Erythropoiesis‑Stimulating Agents — Epoetin Alfa Products (Medical Utilization Management)
Medicare Advantage medical policy governing prior authorization and coverage criteria for epoetin alfa products (Epogen, Procrit, Retacrit) for anemia indications including CKD (on and not on dialysis), chemotherapy‑related anemia, HIV/zidovudine‑related anemia, perioperative use to reduce RBC transfusions, and select hematologic disorders; affects providers seeking medical‑benefit coverage under EmblemHealth Medicare Advantage.
Anemia in Patients with Cancer due to Cancer Chemotherapy: initial therapy approval duration changed to 6 months and added requirement that patient meet one of iron status conditions (currently receiving iron therapy OR has adequate stores per prescriber).
Anemia in a Patient with Chronic Kidney Disease not on Dialysis: dosing changed to approve if doses are equivalent to < 60,000 units total per month.
Hemoglobin threshold for patients currently receiving an ESA in CKD not on dialysis changed from 11.5 to <12.0 g/dL and age-based delineation removed.

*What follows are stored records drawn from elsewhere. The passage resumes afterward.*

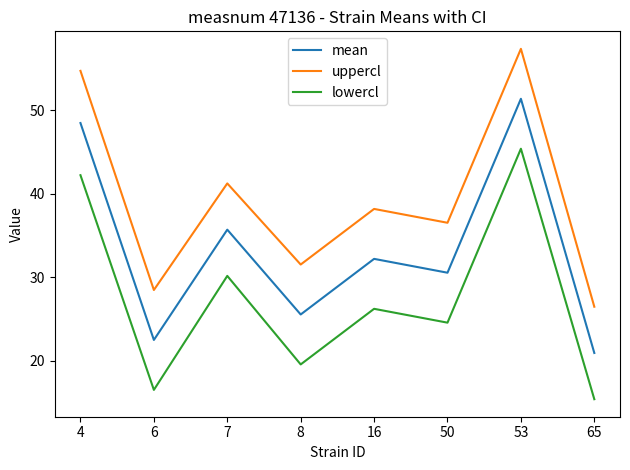

True or false: uppercl has more than 1 interior local peaks.

True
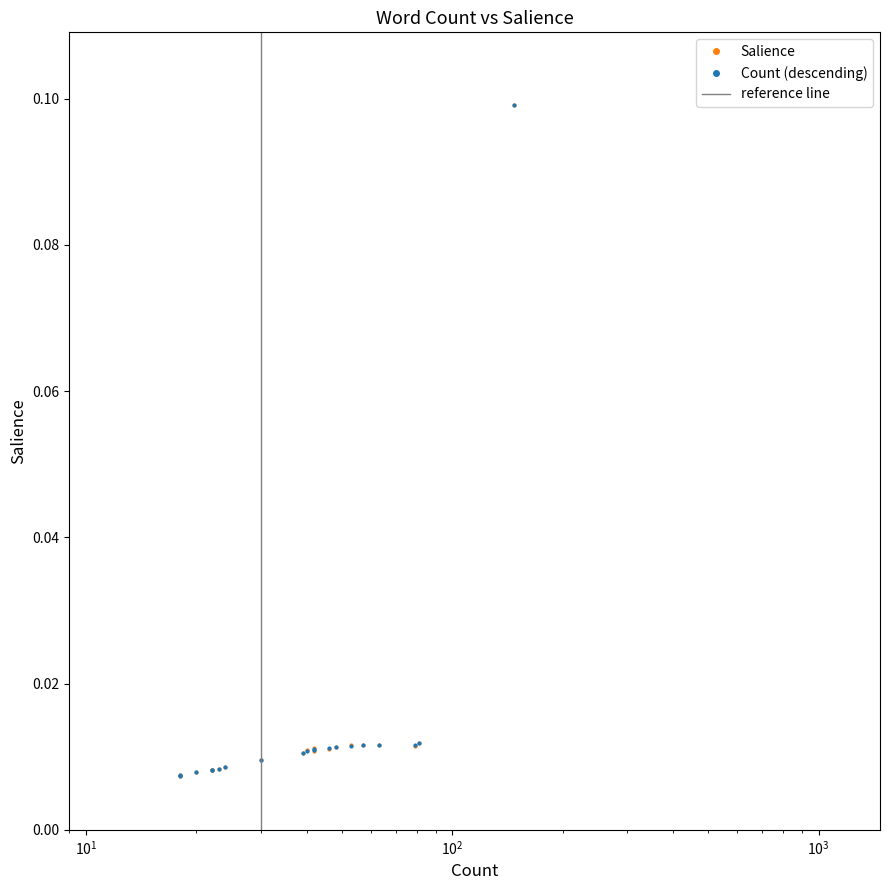

Does the chart display data point markers on the line(s)?

Yes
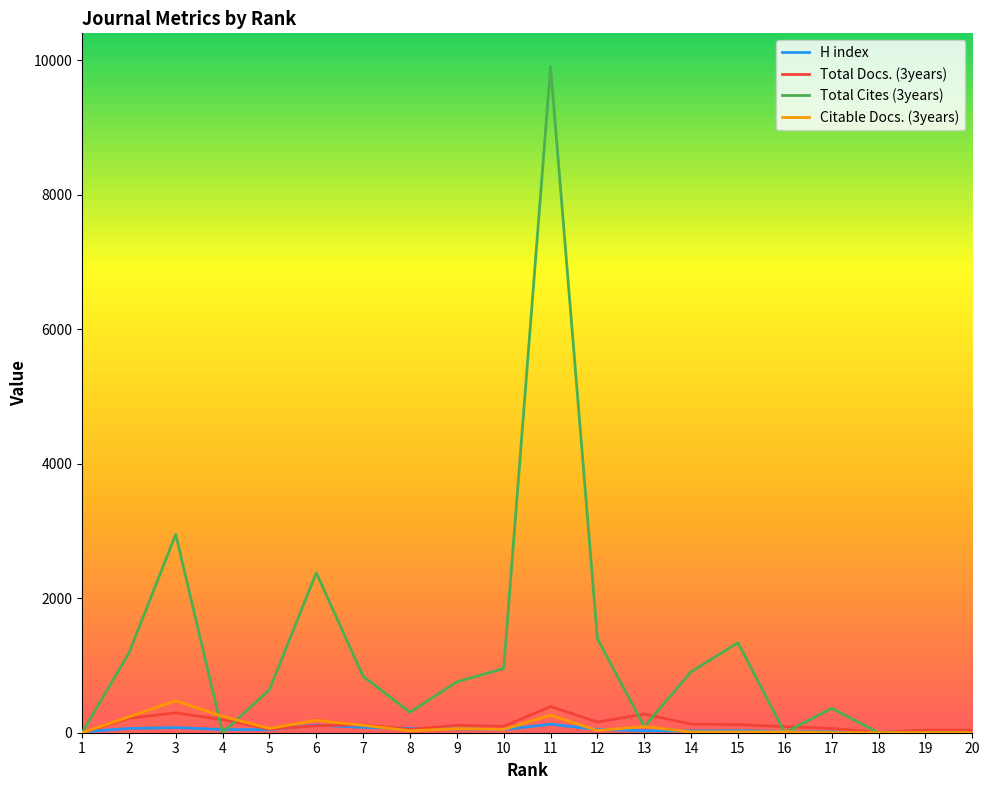

Between 4 and 9, which series saw the biggest shift?

Total Cites (3years)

This policy incorporates Medicare coverage guidance as set forth in National Coverage Determinations (NCDs) and Local Coverage Determinations (LCDs) and companion articles; cited lists of HCPCS and ICD-10 codes are for reference only and not by themselves sufficient for coverage.
Non-clinical note excluding states in Palmetto GBA jurisdictions J-J and J-M (including NC) from this policy.